There is also the possibility that life on Venus could be photosynthetic, because neither oxygen nor carbon is necessary for the process. Anoxygenic photosynthesis is a thing. So long as light is coming from somewhere, there are life forms that can synthesize it. Ectothiorhodospira bacteria on Earth metabolize arsenic this way.

So even Earth’s death-defying microbes might not be able to pull off survival on Venus. Nobody knows because we have no samples, but there still is the possibility that something could be living and multiplying even in the seventh circle of hell.

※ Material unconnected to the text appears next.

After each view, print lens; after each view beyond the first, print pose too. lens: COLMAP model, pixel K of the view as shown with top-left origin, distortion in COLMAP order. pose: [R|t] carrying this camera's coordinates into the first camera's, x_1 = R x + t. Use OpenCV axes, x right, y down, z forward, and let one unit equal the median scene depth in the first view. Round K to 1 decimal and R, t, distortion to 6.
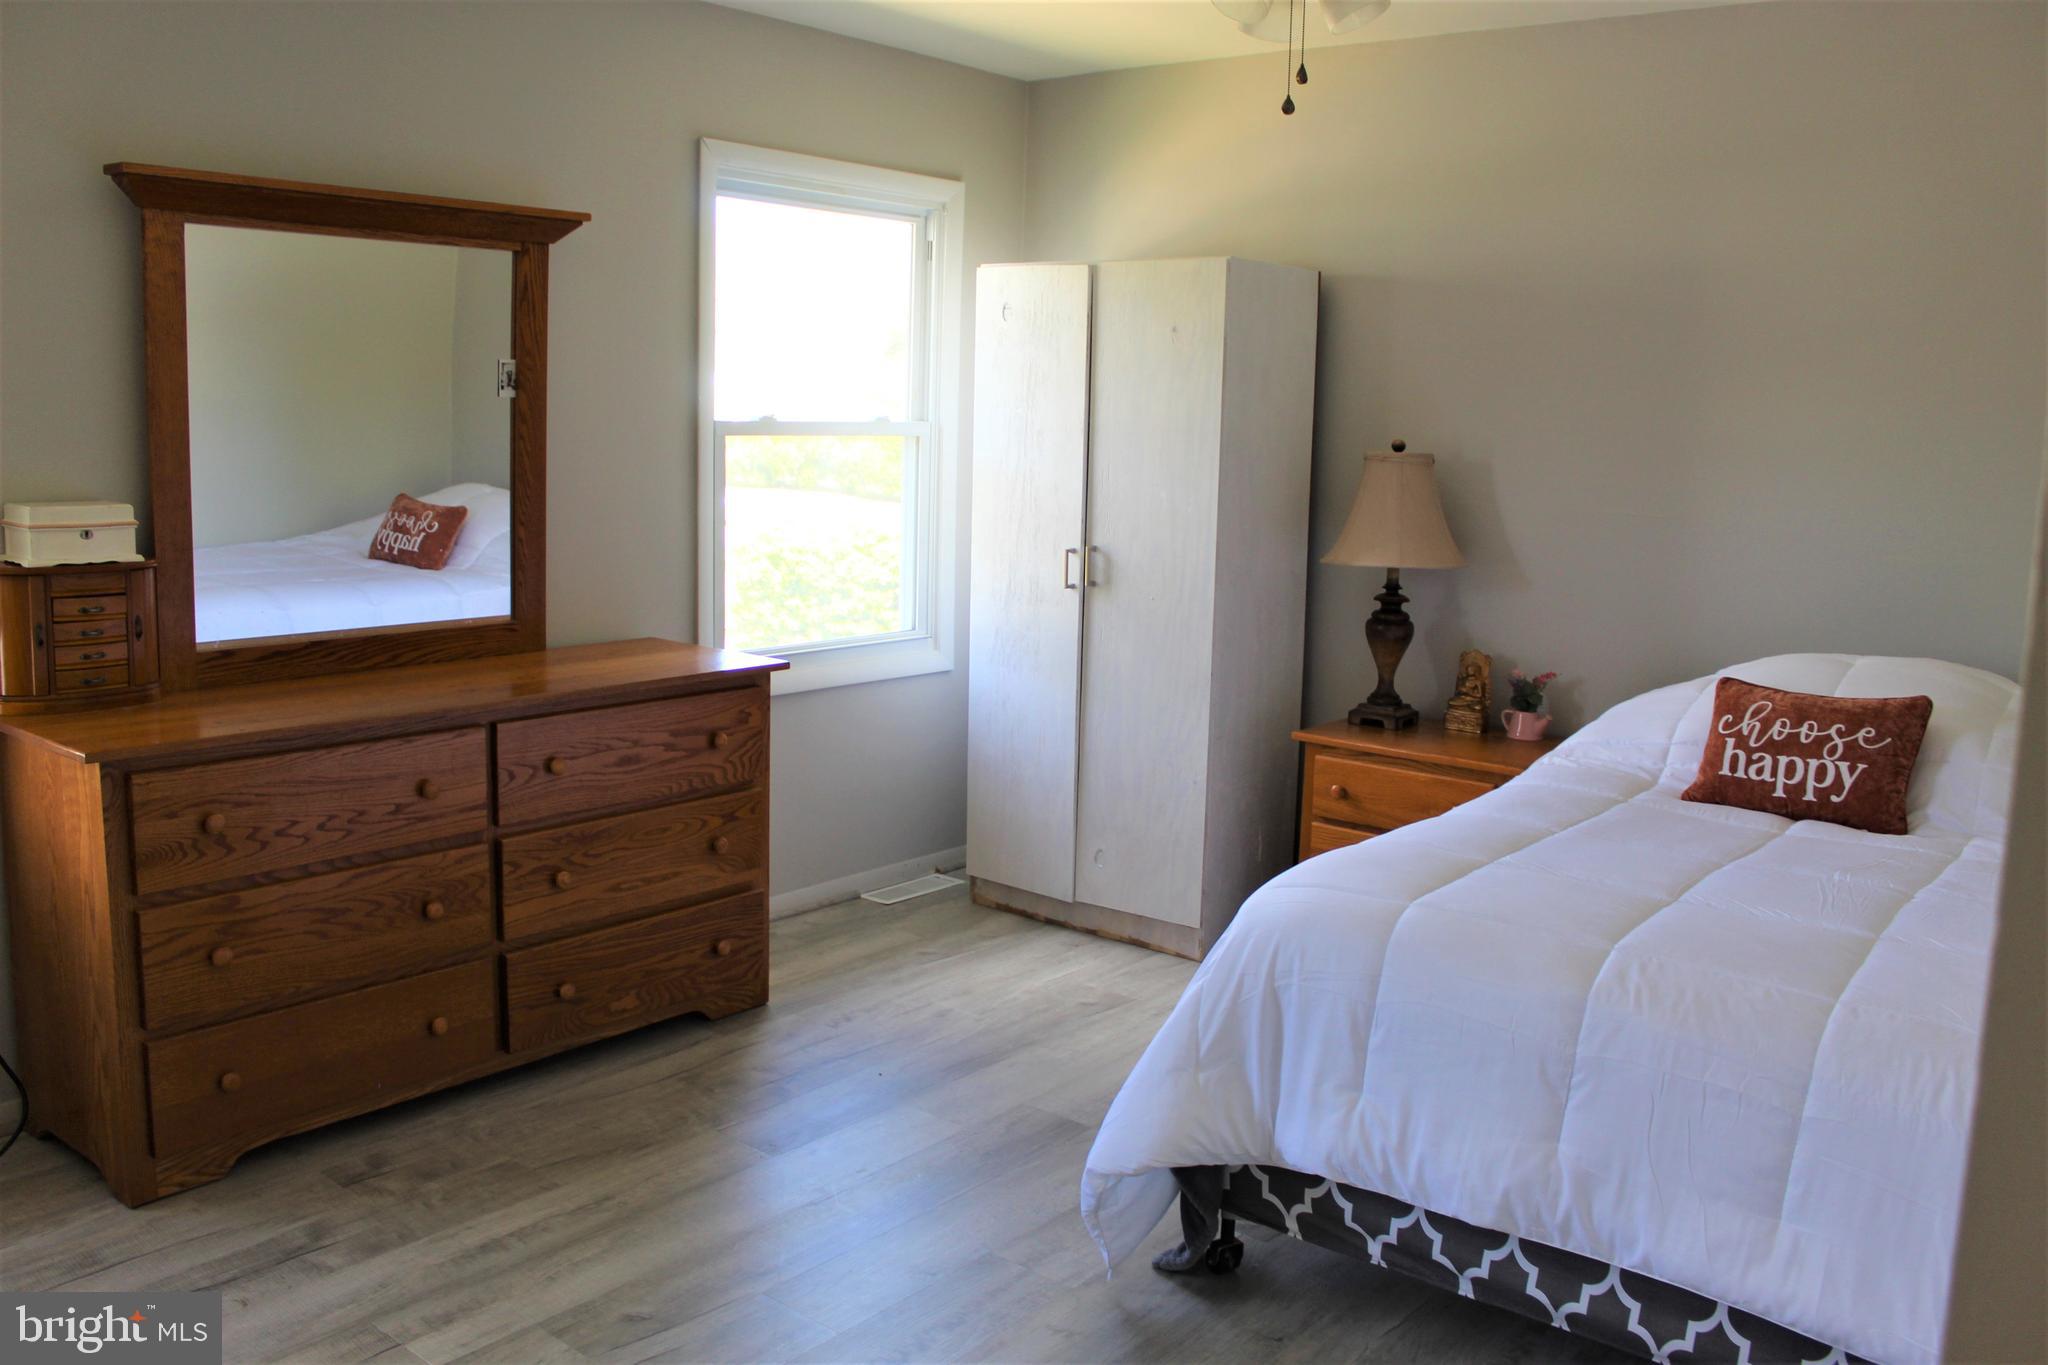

Venus still might not be barren. Even with clouds of sulfuric acid strong enough to make the stuff on Earth look refreshing, a microbe living inside a liquid droplet is actually exposed to more water than the parched atmosphere. Venus has a relative humidity of about .07% compared to the driest places on Earth, whose relative humidity is about 2%.

Whether Venus could have sulfur-synthesizing microbes, never mind how it got there if it does exist, remains speculative. Microbes could have been shared by collisions with early Earth and Mars or come from an extraterrestrial source. Only future missions could start probing those clouds full of secrets.